Errichtungsjahr des Bischofsburger Krankenhauses Das bewegte Programm der Bischofsburger in Bischofsburg hat mich aber nicht abhalten können, nach der Wirkungsstätte meines Grossvaters zu forschen. Und siehe da, eines der wenigen Gebäude, wie auch die Kirche St. Johannes, die der Zerstörung entgingen, war das Katholische Krankenhaus St. Josef, dessen Gründungsauftrag mein Grossvater im Jahre 1886 erhielt. An einer Ecke des dreistöckigen aus rotem Backstein errichteten Gebäudes, kann man das Errichtungsjahr 1887 lesen. Aus dem Archiv der kath. Gemeinde erhielt ich vom Probst Badura die originelle Satzung des Krankenhauses mit Unterschriften des Kirchenvorstandes und des Bischöflichen Ermländischen Generalvikariats. Viele von unseren polnischen Gesprächspartnern sind noch in diesem Krankenhaus nach dem Kriege geboren worden. Heute ist es der Sitz des neuen katholischen Gymnasiums zu Biskupiec, zur Zeit mit circa 100 Schülern. Die Schulleiterin Anna Zarosa, die neben Englisch auch Deutsch eingeführt hat, hofft, dass dies helfen wird, eine Schule in Deutschland als Partnerschule zu finden. Dies wäre auch für die Kinder der deutschen Minderheit aus der ganzen Region von Bedeutung.

Auch eine zweite Adresse aus den Dokumenten der Familie Zuralski hat die Vernichtungswelle der Ostfront überstanden, die Kirche St. Johannes. Hier wurden die beiden Kinder meines Grossvaters, Tante Irene im Jahre 1891 und mein Vater Thaddäus 1894 getauft.

drei Generationen Zuralski Die dritte Adresse, den Wohnsitz Am Marktplatz 4, konnte ich nur auf einem Foto aus der damaligen Zeit, das ich von einem dortigen Sammler erhielt, besichtigen. Die Westseite des Marktes, wie auch die Innenstadt, sind nach Zerstörung wieder schön aufgebaut worden, aber erinnern nicht mehr an die damalige Bauweise.

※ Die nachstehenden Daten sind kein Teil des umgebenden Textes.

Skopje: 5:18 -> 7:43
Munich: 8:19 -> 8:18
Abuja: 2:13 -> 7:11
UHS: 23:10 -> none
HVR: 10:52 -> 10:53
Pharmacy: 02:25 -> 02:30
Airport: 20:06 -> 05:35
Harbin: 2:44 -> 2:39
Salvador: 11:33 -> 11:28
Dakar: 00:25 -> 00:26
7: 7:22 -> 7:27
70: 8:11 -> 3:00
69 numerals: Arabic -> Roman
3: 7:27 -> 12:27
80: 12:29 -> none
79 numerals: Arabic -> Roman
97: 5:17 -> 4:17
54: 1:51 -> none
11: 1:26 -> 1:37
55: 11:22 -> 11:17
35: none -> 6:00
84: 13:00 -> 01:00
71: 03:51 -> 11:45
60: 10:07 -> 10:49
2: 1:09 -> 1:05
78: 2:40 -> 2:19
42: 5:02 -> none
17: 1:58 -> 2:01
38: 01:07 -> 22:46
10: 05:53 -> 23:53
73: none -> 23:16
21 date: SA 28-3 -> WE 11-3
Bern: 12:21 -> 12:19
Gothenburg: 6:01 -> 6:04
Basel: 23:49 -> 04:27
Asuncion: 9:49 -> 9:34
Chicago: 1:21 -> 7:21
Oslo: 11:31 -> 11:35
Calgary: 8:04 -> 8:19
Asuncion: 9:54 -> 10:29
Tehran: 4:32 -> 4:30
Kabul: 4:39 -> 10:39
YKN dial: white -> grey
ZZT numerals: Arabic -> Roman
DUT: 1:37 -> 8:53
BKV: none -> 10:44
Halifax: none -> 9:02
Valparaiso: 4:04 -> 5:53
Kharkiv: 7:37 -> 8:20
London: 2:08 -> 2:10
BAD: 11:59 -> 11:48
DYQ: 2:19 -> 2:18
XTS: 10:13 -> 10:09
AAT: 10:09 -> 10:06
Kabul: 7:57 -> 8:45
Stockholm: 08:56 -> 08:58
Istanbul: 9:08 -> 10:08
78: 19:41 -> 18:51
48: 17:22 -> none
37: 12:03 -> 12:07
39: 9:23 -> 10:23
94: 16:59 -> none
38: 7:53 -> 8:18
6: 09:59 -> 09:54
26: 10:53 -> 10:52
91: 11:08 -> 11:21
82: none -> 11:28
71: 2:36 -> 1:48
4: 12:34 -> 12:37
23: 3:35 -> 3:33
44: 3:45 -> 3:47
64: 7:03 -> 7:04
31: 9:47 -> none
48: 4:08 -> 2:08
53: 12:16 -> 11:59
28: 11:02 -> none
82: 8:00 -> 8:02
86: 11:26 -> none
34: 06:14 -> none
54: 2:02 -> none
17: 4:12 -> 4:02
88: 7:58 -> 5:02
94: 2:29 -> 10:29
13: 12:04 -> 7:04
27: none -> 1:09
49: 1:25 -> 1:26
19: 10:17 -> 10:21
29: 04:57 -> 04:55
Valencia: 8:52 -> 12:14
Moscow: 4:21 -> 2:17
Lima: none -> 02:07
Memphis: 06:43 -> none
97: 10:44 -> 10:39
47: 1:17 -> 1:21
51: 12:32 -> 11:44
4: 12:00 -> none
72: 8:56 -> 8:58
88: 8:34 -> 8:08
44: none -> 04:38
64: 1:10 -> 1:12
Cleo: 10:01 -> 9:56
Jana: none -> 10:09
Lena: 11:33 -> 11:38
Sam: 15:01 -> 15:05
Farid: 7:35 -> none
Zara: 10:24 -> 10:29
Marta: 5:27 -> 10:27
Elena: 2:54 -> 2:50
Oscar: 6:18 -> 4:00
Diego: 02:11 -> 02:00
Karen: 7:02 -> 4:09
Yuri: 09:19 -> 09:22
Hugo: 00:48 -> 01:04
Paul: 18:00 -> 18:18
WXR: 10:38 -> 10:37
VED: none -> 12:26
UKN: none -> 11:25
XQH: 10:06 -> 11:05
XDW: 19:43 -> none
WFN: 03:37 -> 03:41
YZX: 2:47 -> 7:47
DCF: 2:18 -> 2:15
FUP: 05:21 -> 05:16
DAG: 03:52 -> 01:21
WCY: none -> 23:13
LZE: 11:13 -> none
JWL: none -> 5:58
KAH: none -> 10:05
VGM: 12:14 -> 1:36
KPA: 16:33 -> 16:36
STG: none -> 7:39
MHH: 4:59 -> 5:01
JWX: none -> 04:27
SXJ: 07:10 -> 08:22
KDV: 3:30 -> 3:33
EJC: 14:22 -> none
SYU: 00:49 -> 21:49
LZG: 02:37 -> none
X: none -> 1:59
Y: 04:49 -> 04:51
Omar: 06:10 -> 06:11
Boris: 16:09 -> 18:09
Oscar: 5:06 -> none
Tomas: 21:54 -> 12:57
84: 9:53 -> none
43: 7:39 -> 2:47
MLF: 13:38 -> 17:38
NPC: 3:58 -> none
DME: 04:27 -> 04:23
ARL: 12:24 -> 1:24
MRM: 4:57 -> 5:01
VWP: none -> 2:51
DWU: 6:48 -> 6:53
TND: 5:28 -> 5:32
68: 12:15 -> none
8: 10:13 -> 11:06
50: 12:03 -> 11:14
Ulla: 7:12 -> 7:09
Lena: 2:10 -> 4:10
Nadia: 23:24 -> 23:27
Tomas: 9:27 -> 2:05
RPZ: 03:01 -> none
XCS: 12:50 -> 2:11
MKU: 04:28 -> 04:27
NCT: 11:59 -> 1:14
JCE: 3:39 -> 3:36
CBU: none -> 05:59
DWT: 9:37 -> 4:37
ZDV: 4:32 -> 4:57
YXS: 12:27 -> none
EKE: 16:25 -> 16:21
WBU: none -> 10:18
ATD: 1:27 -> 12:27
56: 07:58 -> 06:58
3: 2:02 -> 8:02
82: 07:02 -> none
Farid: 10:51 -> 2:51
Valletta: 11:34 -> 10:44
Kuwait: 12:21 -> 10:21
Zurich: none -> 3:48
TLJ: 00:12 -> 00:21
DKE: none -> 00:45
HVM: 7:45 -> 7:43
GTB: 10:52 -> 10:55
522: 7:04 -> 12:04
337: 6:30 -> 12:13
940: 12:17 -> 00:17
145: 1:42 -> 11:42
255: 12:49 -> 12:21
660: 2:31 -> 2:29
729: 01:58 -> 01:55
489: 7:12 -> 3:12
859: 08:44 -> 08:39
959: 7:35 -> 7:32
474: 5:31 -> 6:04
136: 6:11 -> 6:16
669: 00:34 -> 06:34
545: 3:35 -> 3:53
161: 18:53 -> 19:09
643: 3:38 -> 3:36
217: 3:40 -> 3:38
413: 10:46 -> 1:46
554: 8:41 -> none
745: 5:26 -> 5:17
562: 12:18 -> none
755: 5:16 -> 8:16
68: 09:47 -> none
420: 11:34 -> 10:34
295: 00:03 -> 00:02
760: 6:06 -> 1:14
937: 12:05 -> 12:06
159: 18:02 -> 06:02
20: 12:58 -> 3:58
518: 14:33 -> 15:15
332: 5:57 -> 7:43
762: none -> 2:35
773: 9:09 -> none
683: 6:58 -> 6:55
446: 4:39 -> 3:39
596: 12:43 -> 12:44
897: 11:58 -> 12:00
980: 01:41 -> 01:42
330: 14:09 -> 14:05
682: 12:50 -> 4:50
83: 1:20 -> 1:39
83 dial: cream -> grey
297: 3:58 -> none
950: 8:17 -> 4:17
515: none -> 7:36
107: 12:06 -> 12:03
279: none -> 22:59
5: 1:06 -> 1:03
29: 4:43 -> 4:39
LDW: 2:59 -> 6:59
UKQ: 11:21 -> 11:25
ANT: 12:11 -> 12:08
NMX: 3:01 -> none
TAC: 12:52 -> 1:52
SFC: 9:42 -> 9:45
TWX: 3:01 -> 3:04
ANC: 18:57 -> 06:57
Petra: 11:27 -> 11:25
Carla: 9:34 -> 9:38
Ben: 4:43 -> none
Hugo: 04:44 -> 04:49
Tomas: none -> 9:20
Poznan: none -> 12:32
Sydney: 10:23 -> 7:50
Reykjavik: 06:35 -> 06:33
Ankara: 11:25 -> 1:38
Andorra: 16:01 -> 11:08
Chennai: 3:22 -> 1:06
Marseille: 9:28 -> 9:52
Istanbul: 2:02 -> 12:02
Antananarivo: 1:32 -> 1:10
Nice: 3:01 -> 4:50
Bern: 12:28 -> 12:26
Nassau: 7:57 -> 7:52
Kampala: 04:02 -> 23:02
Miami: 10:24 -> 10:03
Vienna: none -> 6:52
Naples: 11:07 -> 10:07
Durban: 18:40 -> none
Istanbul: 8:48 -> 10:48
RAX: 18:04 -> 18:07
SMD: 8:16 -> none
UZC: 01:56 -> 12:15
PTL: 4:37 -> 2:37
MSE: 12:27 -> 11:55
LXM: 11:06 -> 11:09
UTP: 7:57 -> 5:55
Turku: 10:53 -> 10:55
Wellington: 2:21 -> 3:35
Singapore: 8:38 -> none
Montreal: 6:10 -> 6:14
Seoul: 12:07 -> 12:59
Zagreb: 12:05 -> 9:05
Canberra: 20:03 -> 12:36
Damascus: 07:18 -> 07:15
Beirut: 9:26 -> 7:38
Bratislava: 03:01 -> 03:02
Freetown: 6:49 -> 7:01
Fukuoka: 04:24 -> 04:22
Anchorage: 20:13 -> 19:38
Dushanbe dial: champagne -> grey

Ergänzend sei noch erwähnt, dass mein Vater nach der dortigen Volksschule, am Königlichen Gymnasium in Danzig sein Abitur gemacht hat, dann wie mein Grossvater Medizin in Berlin und Königsberg studiert hat, und später als Prof. Dr. med. Thaddäus Zuralski Gynäkologie an der Universität Posen gelehrt hat und wie sein Vater auch ein Krankenhaus, allerdings ein eigenes, in Posen geführt hat. Zur dritten Generation von Ärzten kam es in der Familie nicht, da mir nach 4 Semestern Medizinstudium im nachkriegskommunistischen Polen durch den Staatssicherheitsdienst das Weiterstudieren unterbrochen wurde. Als die Zeiten sich dort gebessert hatten, führte mich mein Berufsinteresse über die Filmhochschule an das Medium Fernsehen, sowohl noch in Polen, wie dann weiter in Deutschland.

Mit den Bischofsburgern war ich aber nicht das letzte Mal in Bischofsburg, und da ist ja auch noch Wormditt, wo meine Mutter Agnes Paul geboren wurde.